2. Inference Endpoint Types

Endpoint Type	Latency	Payload Size	Use Case
Real-time endpoint	Synchronous, milliseconds	< 6MB	Interactive APIs, recommendations, fraud detection
Serverless endpoint	Cold start possible	< 4MB (request), < 20MB (model)	Infrequent traffic (cost savings, no idle cost)
Async endpoint	Minutes (result to S3)	Up to 1GB	Large payloads, long processing (NLP, video)
Batch Transform	Offline, hours	Entire dataset	Offline scoring, pre-computation, bulk inference

Async endpoint: request queued in SQS; processing result written to S3; notification via SNS/EventBridge.

Batch Transform: no endpoint needed; input from S3; output to S3; best for periodic bulk scoring.

Multi-model endpoint (MME): host thousands of models on a single endpoint; SageMaker loads/unloads models from S3 to GPU/CPU memory dynamically. Cost-effective for many similar models.

Multi-container endpoint: run different models/containers on one endpoint; invoke a specific container. Use for A/B testing or ensemble inference.

3. SageMaker Pipelines (MLOps Workflow)

Supported step types:

Step Type	Purpose
`ProcessingStep`	Data preprocessing, feature engineering, evaluation
`TrainingStep`	Model training job
`TuningStep`	Hyperparameter optimization (HPO)

→ **DATA BLOCK**
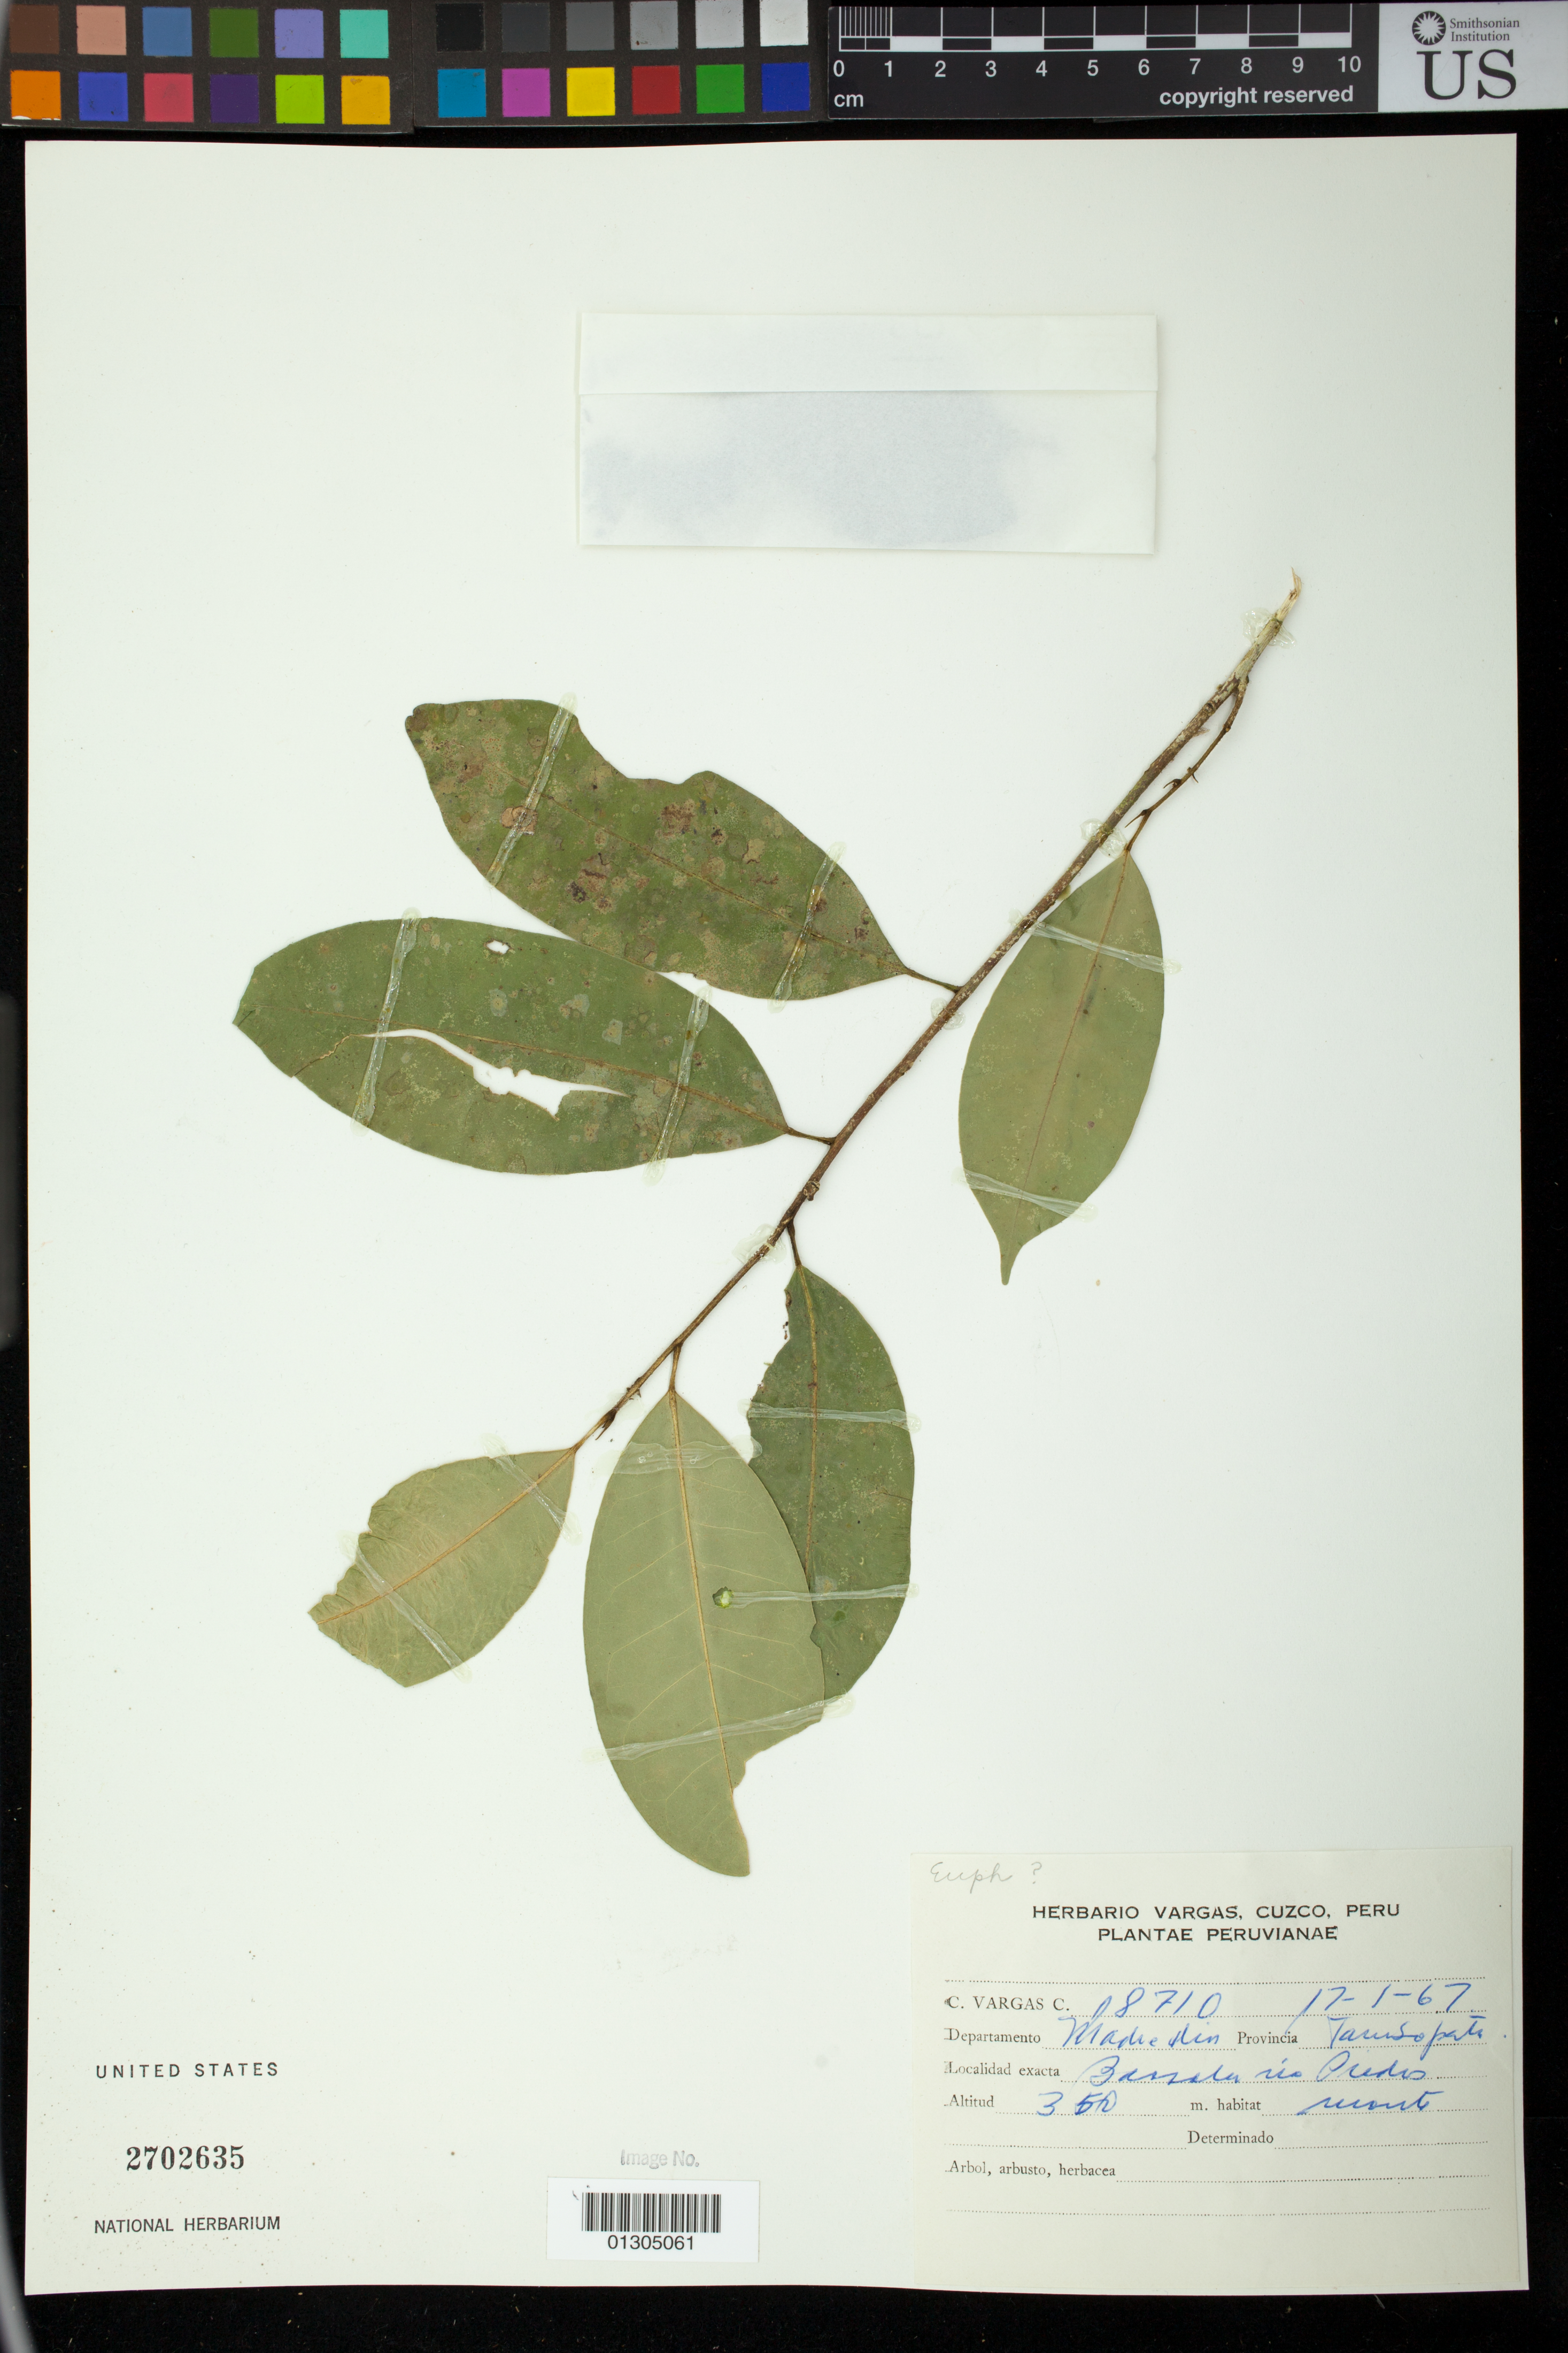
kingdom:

→ **INSTRUCTION**
Copy everything in the endpoint overview from "Batch Transform: no" down to "Pipelines (MLOps Workflow)", changing "thousands" to "hundreds". Rely only on the endpoint overview and set the material aside.

→ **EXERCISE RESULT**
Batch Transform: no endpoint needed; input from S3; output to S3; best for periodic bulk scoring.

Multi-model endpoint (MME): host hundreds of models on a single endpoint; SageMaker loads/unloads models from S3 to GPU/CPU memory dynamically. Cost-effective for many similar models.

Multi-container endpoint: run different models/containers on one endpoint; invoke a specific container. Use for A/B testing or ensemble inference.

3. SageMaker Pipelines (MLOps Workflow)